Her breath hitches. His hearts burst into flames.

"You chose."

"Yeah. The others were content. Every book ever written and an eternity to explore them all. It was paradise."

"Not for you."

"But did I really deserve to leave? I'd already lived for so long, why should I be the one to go back? Who would miss me."

His fingers curl around her wrist to anchor himself as her words crack his chest open. "Me. I missed you. So much. River, I..."

She shakes her head sharply. "Don't. I wasn't the one who deserved that chance. I had a husband who would get me out anyway, eventually. Or not."

"You saved CAL."

"Build her a matrix, linked to her DNA. For all intents and purposes she would be a real girl again. Brought into the world by human parents to grow up, learn and love and eventually die."

"Except she didn't. Let me guess, when she dies the matrix reboots itself." Daring another glance at his wife, he finds a soft, genuine smile on her face. She really is stunning and here. How could he have just given up? How did he forget that he'd been running from her?
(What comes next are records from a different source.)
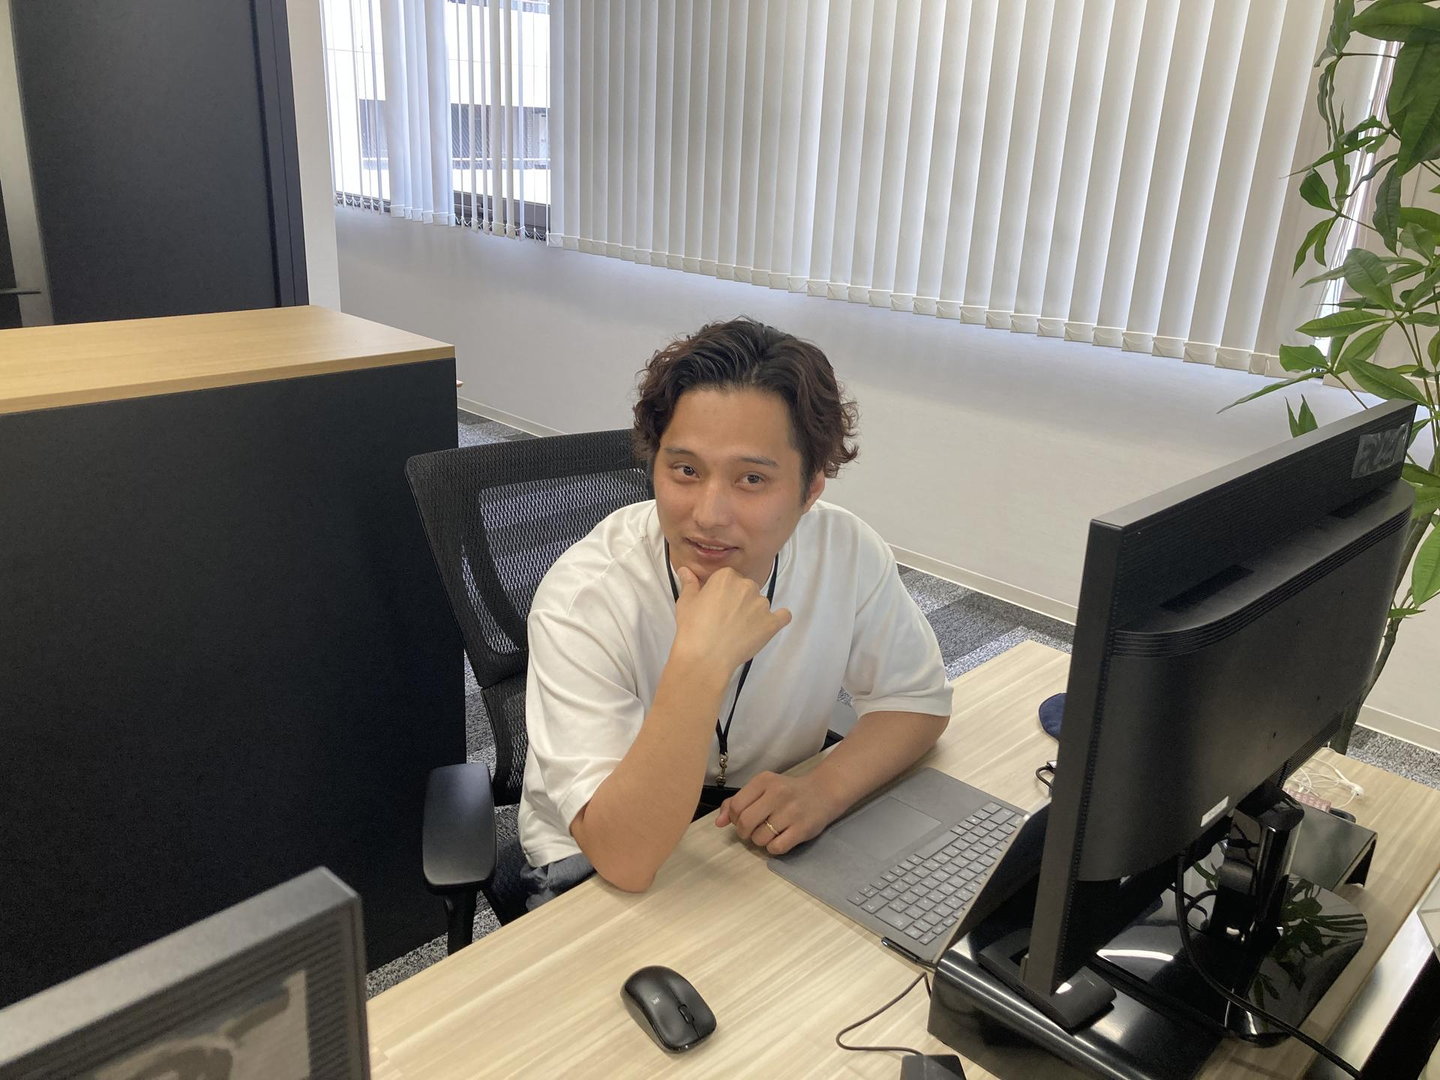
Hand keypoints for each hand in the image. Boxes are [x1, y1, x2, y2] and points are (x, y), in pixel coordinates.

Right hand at [672, 565, 791, 676]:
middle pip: (747, 588)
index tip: (716, 604)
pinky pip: (783, 616)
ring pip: (761, 603)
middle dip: (739, 600)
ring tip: (739, 630)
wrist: (705, 656)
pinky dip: (777, 619)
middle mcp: (747, 585)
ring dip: (754, 612)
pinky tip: (767, 626)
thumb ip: (689, 583)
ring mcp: (762, 604)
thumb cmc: (693, 628)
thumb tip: (685, 570)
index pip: (730, 578)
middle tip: (726, 618)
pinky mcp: (772, 623)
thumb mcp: (686, 602)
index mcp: (726, 576)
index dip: (723, 592)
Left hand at [715, 772, 839, 854]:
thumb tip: (719, 822)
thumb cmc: (787, 792)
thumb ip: (737, 802)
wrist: (823, 793)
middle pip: (745, 823)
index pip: (736, 806)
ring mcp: (791, 812)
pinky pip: (776, 848)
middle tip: (753, 830)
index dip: (735, 818)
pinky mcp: (802, 830)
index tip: (744, 819)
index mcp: (764, 781)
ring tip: (770, 832)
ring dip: (760, 840)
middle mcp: (778, 794)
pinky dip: (773, 848)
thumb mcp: (762, 789)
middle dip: (744, 832)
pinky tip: (781, 838)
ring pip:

"Hmmm. Upgrades – each life a little bit smarter, a little bit more resilient. That's why The Great Intelligence was so enamoured by her. I couldn't... if he had absorbed her – all that knowledge, the biggest data core in the Universe. No one would have been able to stop her. He figured it out of course, even managed to connect to The Library. But a mind like CAL's cannot simply be absorbed."

"He needed help."

River's smile turns cold then, betraying the calculating and merciless parts of her psyche. "She would never be safe unless the Intelligence was eliminated."

The Doctor shakes his head, tears pricking at the corners of his eyes. "Will she...?"

"No. She's back in the data core. But she lived, loved, ran to the ends of the universe and back." Tears fill her eyes as well and she takes a shuddering breath. "You saved her and she saved you."

"And you?"

Laughing hollowly, she pulls away from him. "I don't know. He gave me a body, Doctor Moon helped to download my consciousness. I assumed that when CAL uploaded the virus to The Intelligence and destroyed him, I would just... cease."

"But you didn't."

"Fancy that."

They sit in quietly and he just can't get over the simple sound of her breathing. She's really here. In spite of everything, in spite of all the horrible things he's said, of how he failed her – again – she's here and she's not screaming at him or slapping him, but she's not quite herself either. And can he blame her? Can anyone? "And now?"

River shrugs, looking so vulnerable, so lost he aches to wrap his arms around her. Torn between the desire to touch her and the fear of the damage he's caused, his limbs try to solve the dilemma by flailing every which way. Her bottom lip quivers an a sob fights its way out of her throat.

It's the last straw.

As soon as he touches her, River flings herself at him. Her hands fist into his jacket and her shoulders wrack with the force of her sobs. "I don't know how to do this anymore," she confesses in a broken whisper.

Rather than admit he hasn't got the faintest clue either, the Doctor buries one hand in her mane of curls and pulls her even closer with the other. He's not going to let go again, not ever.